1. God is a God of order.
This is central to his character. In fact, it is his character. The trinity is the perfect display of the divine order. Think for a minute about the relationship between Jesus and his Father.
John 5:19-20
I tell you the truth, the Son can do nothing by himself, he can only do what he sees his Father doing, because whatever the Father does the Son also does. For the Father loves the Son and shows him all he does.
John 8:28
I do nothing on my own but speak just what the Father has taught me.
John 12:26
My Father will honor the one who serves me
We see that in his relationship to the Father, Jesus in all things submits. He speaks no words but the ones the Father has given him. He does nothing except that which he sees his Father doing. The Father fully supports and protects him in all that he does. The relationship is one of perfect obedience and perfect protection. The submission of Jesus is seen most clearly in Phil. 2.
5Your attitude should be the same as that of Christ Jesus:
6Who, being in very nature[a] God,
did not consider equality with God something to be grasped,
7but made himself nothing,
taking the very nature[b] of a servant,
being made in human likeness.
8And being found in appearance as a man,
he humbled himself
and became obedient to death—
even death on a cross!
9Therefore God exalted him to the highest place
and gave him the name that is above every name,
10that at the name of Jesus every knee should bow,
in heaven and on earth and under the earth,
11and every tongue confess that Jesus Christ is Lord,
to the glory of God the Father.
Christ submitted fully and willingly to the Father.
2. There is order in human relationships that is reflective of the divine order.
Man was created first. Woman was made from man. This is reflective of the eternal order of the Father and the Son--the Father is always first, and the Son always his reflection, his image.
Man was created to be head. Woman was created to be under his headship.

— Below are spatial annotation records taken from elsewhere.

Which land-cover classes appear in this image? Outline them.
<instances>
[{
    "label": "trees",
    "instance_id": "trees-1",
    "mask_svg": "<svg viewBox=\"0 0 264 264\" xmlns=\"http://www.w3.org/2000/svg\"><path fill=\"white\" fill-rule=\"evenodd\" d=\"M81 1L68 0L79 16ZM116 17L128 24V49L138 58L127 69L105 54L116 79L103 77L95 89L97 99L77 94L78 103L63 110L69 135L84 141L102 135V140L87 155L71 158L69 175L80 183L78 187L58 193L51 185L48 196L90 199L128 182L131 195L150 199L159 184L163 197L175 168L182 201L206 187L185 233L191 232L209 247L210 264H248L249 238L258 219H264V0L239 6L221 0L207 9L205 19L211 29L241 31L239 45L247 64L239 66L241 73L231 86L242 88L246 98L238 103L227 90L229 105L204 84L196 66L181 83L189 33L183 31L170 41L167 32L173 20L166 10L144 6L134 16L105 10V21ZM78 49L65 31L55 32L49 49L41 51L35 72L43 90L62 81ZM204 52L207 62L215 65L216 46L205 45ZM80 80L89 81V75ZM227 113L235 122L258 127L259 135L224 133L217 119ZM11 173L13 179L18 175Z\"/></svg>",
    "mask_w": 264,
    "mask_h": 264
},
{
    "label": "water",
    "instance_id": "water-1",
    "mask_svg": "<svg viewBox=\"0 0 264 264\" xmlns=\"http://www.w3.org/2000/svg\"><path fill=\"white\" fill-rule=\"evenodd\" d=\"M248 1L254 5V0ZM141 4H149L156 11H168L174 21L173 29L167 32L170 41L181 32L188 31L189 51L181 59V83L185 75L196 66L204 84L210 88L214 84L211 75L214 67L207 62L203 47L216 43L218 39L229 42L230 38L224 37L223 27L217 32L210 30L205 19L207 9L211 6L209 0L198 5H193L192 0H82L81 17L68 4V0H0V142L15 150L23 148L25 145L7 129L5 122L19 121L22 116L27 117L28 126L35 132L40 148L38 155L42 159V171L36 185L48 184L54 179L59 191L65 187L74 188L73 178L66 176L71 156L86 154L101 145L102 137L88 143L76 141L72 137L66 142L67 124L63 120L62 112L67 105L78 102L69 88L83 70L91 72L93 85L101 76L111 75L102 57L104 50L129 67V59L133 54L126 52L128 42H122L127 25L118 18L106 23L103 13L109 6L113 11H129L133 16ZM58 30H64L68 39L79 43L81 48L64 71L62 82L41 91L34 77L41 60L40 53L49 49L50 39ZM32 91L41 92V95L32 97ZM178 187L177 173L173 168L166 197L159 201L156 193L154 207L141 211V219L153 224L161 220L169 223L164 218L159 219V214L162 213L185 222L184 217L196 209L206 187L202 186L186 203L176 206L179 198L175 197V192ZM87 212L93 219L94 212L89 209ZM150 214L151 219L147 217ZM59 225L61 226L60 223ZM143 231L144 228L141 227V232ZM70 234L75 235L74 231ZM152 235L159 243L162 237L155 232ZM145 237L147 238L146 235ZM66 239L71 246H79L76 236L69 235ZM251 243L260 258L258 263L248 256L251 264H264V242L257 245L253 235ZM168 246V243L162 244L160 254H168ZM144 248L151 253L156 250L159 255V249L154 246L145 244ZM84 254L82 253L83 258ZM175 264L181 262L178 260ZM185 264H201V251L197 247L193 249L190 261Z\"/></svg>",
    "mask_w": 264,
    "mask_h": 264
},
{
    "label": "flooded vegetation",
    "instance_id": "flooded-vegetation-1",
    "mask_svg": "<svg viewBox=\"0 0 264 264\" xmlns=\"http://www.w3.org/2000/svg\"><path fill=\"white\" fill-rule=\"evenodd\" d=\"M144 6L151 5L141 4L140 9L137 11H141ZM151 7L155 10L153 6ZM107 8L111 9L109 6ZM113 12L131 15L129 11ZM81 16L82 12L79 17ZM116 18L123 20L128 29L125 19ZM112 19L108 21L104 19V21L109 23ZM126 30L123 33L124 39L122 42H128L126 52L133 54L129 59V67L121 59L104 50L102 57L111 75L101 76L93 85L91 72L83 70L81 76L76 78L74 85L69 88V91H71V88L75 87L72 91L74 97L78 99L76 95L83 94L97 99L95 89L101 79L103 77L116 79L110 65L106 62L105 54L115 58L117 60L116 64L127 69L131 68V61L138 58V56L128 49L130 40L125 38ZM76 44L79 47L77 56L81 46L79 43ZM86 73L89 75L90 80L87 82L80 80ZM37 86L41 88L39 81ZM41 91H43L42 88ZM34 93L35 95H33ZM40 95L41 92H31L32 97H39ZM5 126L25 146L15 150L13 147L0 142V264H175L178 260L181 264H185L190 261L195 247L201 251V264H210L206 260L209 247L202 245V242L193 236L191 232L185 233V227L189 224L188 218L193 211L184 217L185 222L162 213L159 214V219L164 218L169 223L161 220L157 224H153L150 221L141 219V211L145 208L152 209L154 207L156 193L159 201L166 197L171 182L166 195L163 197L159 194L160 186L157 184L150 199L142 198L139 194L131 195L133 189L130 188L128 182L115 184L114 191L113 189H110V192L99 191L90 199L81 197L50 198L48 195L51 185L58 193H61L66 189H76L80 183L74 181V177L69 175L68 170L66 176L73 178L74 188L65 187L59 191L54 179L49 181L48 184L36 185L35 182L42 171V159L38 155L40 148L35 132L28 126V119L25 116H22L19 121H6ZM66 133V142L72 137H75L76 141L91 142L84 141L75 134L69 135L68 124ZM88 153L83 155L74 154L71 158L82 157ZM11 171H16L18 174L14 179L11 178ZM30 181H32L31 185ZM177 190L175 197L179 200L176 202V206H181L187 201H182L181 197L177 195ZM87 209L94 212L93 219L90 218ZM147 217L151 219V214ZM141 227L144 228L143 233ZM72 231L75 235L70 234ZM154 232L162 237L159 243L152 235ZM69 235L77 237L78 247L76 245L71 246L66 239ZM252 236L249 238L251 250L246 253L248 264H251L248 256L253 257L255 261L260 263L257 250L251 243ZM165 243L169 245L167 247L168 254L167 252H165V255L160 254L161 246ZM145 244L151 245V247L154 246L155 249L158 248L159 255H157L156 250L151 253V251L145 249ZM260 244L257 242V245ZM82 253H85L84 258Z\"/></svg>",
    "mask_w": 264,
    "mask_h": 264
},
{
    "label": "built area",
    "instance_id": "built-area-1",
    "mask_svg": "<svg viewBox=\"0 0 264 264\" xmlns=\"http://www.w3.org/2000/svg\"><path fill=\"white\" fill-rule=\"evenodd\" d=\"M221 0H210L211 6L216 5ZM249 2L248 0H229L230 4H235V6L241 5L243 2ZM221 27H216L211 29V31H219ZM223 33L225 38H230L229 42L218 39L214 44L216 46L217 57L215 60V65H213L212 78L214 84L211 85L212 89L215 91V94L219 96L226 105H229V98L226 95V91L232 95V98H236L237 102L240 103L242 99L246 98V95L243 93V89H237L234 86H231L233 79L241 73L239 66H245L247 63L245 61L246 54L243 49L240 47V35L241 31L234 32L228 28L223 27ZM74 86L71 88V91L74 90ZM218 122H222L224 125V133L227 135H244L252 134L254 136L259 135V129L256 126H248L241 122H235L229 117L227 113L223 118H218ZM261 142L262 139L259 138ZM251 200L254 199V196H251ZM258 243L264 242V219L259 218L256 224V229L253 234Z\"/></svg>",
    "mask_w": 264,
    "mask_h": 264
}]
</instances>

This is reflective of the eternal order of the Father and the Son--the Father is head, and the Son is in all things under Him.
Man was created to be the initiator. Woman was created to be the responder. This is reflective of the eternal order of the Father and the Son--the Father is the initiator, and the Son in all things responds.

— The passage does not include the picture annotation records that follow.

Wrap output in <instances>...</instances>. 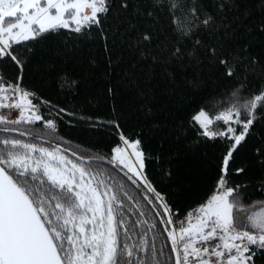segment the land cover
Segmentation results:
<instances>
[{
  "label": "snow or ice",
  "instance_id": "1",
  "mask_svg": "<svg viewBox=\"0 0 264 264\" xmlns=\"http://www.w3.org/2000/svg\"><path fill=\"white\" fill-rule=\"evenodd\" d=\"M254 9L264 15V0H0V63L7 61L17 72L14 82L0 74V108L18 111L15 119L0 114V133L31 138L0 135V264H169L172 260L174 264H257V258L264 262V207L252 211L256 203L264 202L245 205L242 189L247 185L232 186L229 180L234 153L264 119V59L252 54L253 42L264 36V19L255 25L246 23ZM61 30L77 34V39L98 40L106 57V75L117 73L137 87L144 100L149 90H139V83L157 71L173 85L180 76L189 88L200 86L205 71L236 84L222 101L213 97L206 101L207 110L202 107L191 118L193 127L199 125V136L226 142V154L216 190L184 220H173L164 197L142 175L139 139L130 141L121 134L124 147L111 149L107 162L122 165L132 184L139 182L155 194L163 209L156 215L165 225L170 253L150 245L147 232L132 242L137 228L146 226L151 232L156 224L140 218L145 213L139 202L126 206L125 198L132 202L134 197L122 186L107 183L103 170L93 173L84 166L89 163L84 157H78L80 163L68 159L53 143L55 137L44 146L40 129L12 127L40 124L56 131V121L41 114V105L49 102L22 87V80L35 45ZM124 52L129 62L121 68ZM89 65L96 66L94 57ZM188 69L194 71L191 79L186 77ZM78 83L67 74L58 77V87L65 91ZM106 91L115 95L110 82ZM141 107L151 115L148 103ZM218 108L223 111L210 117L209 112ZM61 113L74 115L66 108H59L56 115ZM86 119L97 126V121ZM101 123L119 127L114 121ZM218 123L224 130H213ZM128 148L138 167L126 158ZM255 154L258 164L264 165V150L256 148ZM244 171L235 170L237 175ZM260 190L264 191V181ZM144 199L153 204L148 196ZM133 209L139 213L134 222L129 216Z\"/></svg>",
  "mask_w": 264,
  "mask_h": 264
},
{
  "label": "trees",
  "instance_id": "2",
  "mask_svg": "<svg viewBox=\"0 0 264 264\" xmlns=\"http://www.w3.org/2000/svg\"><path fill=\"white\" fill-rule=\"evenodd\" d=\"M262 19L264 15L254 9L251 19L246 23L255 25ZM76 36L75 33L61 30L59 35L52 34L47 40L36 44L32 63L22 80L23 87L38 93L41 100L49 102L41 108V114L46 119L56 121V131L51 133V130L44 129L40 124L12 127L22 131L40 129V137L47 140L42 141L46 147L49 146L48 141L55 137L53 142L61 144L72 153L75 152L77 156L104 157L108 160L111 158V149L121 144V134L130 141L139 139L140 150L144 153L143 174L156 192L164 197L174 219L206 202L217 187L222 155L226 154V142L221 138L209 140L199 136V125L193 127L194 121L191 118L202 107L206 108V101L213 97L222 101L224 94L236 87L234 80L225 81L205 71L200 86L189 88L183 84L180 76H177V83L173 85L166 76H161L157 71L151 79H142L139 83V90H149L147 100H144L138 95L137 87L122 81L117 73L106 75V57L98 40L77 39ZM235 43L237 42H230ZM252 54L264 59V36L253 42ZM116 55L117 52H114L113 59ZM93 57L96 66L90 67L89 59ZM128 62L129 56L124 52L120 67H126ZM0 72L7 79L15 81L17 72L7 61L0 63ZM60 74H67L70 79L79 83L71 91L62 90L58 87ZM193 75L194 71L188 69L187 79H191ZM109 82L115 89L114 96H109L106 91ZM144 103H148L151 115L146 114L147 109H142L141 105ZM59 108H66L74 115L61 113L57 116ZM222 110L218 108L216 112ZM216 112L210 111L209 114ZM89 117L97 121V126H90L86 119ZM108 121H114L119 127H109L106 123H101ZM213 130H224V126L218 123L213 126ZM0 135L31 141L11 133ZM256 148L264 150V119L258 120L252 134L234 153L230 162L231 185H247L242 189L245 193V205L264 202V191L260 190V182L264 181V165L258 164ZM64 155L80 163L79 159L65 152ZM88 162L85 167H90L93 173L103 170L107 183L122 186L134 197L132 202L125 198L126 206L139 202V208L145 213L140 218L156 224L151 232L146 226L137 228L138 235L133 236L132 242L147 232L146 239L150 245L154 243L157 248H164L166 253H170L171 245L162 224L159 223L160 219L138 190L111 165L95 160ZM120 167L127 172L121 165ZM238 168H244V173L237 175L235 170ZM138 185L152 199L160 213H163L155 194L147 192L143 184L138 182ZM258 204L260 203L255 205ZM129 216L134 222L139 213L133 209ZM257 262L264 263L260 258H257ZM169 264H174V260L169 261Z\"/></svg>",
  "mask_w": 264,
  "mask_h": 264
},
{
  "label": "water",
  "instance_id": "3",
  "mask_svg": "<svg viewBox=\"0 0 264 264\" xmlns=\"http://www.w3.org/2000/svg\"><path fill=\"white\" fill-rule=\"evenodd\" d=\"M22 131V130H21ZM11 134H16V135H18V136H20L19 135V133L17 132V133H11ZM24 138H29V139H31L30 137H24ZM40 140L41 141H47L46 139H44V138H41L40 137ZM54 144H56V145H59L60 146V148L62 149V150H64V152L65 153H67V154H69V155H71V156H73V157H75V158H77L78 159V157H80V156H77V155H72V152L70 151V150H68V149H66L64 146H62L61 144H59V143H57V142H53ZM85 158V160L86 161H90V160H95V161H101V162H105V163H107V164H109L107 161H108V159H103V160H100V159H91V158H97V157H84ZM109 165H111L112 167H114L112 164H109ZM121 175H123L127 180H128V173L127 172H125L120 166H118V167H114ZM143 176H144V174H143ZM131 184H132V182L130 181V180H128ZM137 190H138V192L141 194V196L143 197V199H144V196H148L143 190H142V188L138 185V183L137 184H132ZM145 200V199H144ZM146 202H147V200H145ZM148 203V202H147ZM150 205V204H149ZM151 206V208L153 209V208H155V213L158 211V212H160L158 209H157V207H156V205L153 203V204H151L150 205ZM158 218L159 219H161V216H158ZM163 226V229H164V227H165V225H162ZM166 234V233H165ZM166 236H167V234H166ZM169 243H170V241H169ZM171 245V244H170Z\"/></svg>",
  "mask_w": 264,
  "mask_h": 264
},
{
  "label": "built area",
  "instance_id": "4",
  "mask_svg": "<svg viewBox=\"0 0 264 264\" xmlns=\"http://www.w3.org/2000/svg\"><path fill=\"white\" fill-rule=\"evenodd\" d=\"M0 74H1V72H0ZM22 87H23V86H22ZM24 88H25V87H24ZM25 89H26V88H25ZM30 91H31V90H30ZM37 102H39V101H35V100H34V103H37ZM43 107H44V104L41 105V108H43ZM0 114L7 115V117H8L9 119H15V118L18 116V111H17V110H14V109H2V108H0ZM215 190H216V189H215ZM215 190H214V191H215ZM213 193H214V192H213ZM213 193H212V194H213ZM197 206H199V205H197ZM197 206L193 207V208L190 209L189 211L194 210ZM168 208H169V207H168ZM189 211H188V212H189ZM188 212H186L183 216H181V217L178 218V219H174L173 216H172V218H173L174 221H176V222L178 223L179 221L185 219L186 214H187ZM257 264H264V263H258V262H257Z\"/></svg>",
  "mask_w": 264,
  "mask_h": 264
},
{
  "label": "rangeland",
  "instance_id": "5",
  "mask_svg": "<svg viewBox=\"0 0 264 264\" xmlns=\"http://www.w3.org/2000/svg\"><path fill=\"white\" fill-rule=\"evenodd\" d=\"M85 11H87V10H85ZM222 111H223V110H222ZM219 112H220V111H218V112H216V113H214V114H209V115H210V117L214 118V116H215L216 114H218ZM221 124H222V123H221ZM119 146L124 147L122 141H121V144H120ZM126 154H127L126 158L128 159L129 163H132L134 166H137V167H138V165H136V158L132 155V150H131L130 148L126 149ZM121 166H122V165H121ZM122 167H123V166H122ZM126 170H127V169H126ZM142 175H143V173H142ZM261 207H264V204H258V205H255V206L252 208V211H259V210L261 209Z\"/></svg>",
  "mask_w": 264,
  "mask_h": 264
}]
</instances>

Man was created to be the lover. Woman was created to be the beloved. This is reflective of the eternal order of the Father and the Son--the Father loves the Son, and the Son is exalted by it.
Man was created to be the protector. Woman was created to be the protected. The Father always protects the Son, and the Son entrusts himself to the Father.
Headship is a reflection of the divine order.
Note: It would be helpful if we examined for a minute the notion of worth and value.
Jesus says: I and the Father are one. The Godhead is three in one, perfect in unity. Is the Father of greater value because he is the head? Is the Son of lesser value because he is under the Father? They are one, perfect in unity. There roles are simply different, not varying in worth.
So it is with mankind. The head is not a position of higher value or worth.
Why, then, does the world consider the head to be a position of greater worth?
Because we, unlike Christ, "consider equality with God something to be grasped." The position with power is to be desired because we want to have power. We want to be Gods, masters of our own souls, powerful and dominant over others.
3. The reflective order of man-woman relationships was destroyed with sin.
Both failed equally, sinning against the order God had established. The man failed to protect the woman from the serpent, but stood passively by while she sinned. The woman failed to submit to the headship of her husband, but spoke and acted. This was a sin against the created order, and an attempt for each to set themselves up as Gods.
4. Redemption is about the restoration of the created order.
In Christ, we are new creations. We must resubmit to the order that God created, both men and women each. For each, this means to act against the sinful nature. What does this look like?
For men, it means to submit to the role of headship. Men must take the woman upon himself. This is laid out in Eph. 5, with Christ as our model (as in all things). He is to love her as Christ loves the Church; that is, he must give himself for her. He is to "love his wife as he loves himself," that is, to regard her needs as his own, in everything. His sin tells him to be passive, to reject the responsibility of the woman who is under him.
For women, she must submit to submission. She, like Christ, is not to grasp after the position God has placed another in, but to submit to the order as God has created it. She is under man, he is her head.
Man's role is hard. True headship is not dominance. Woman's role is hard. True submission does not control.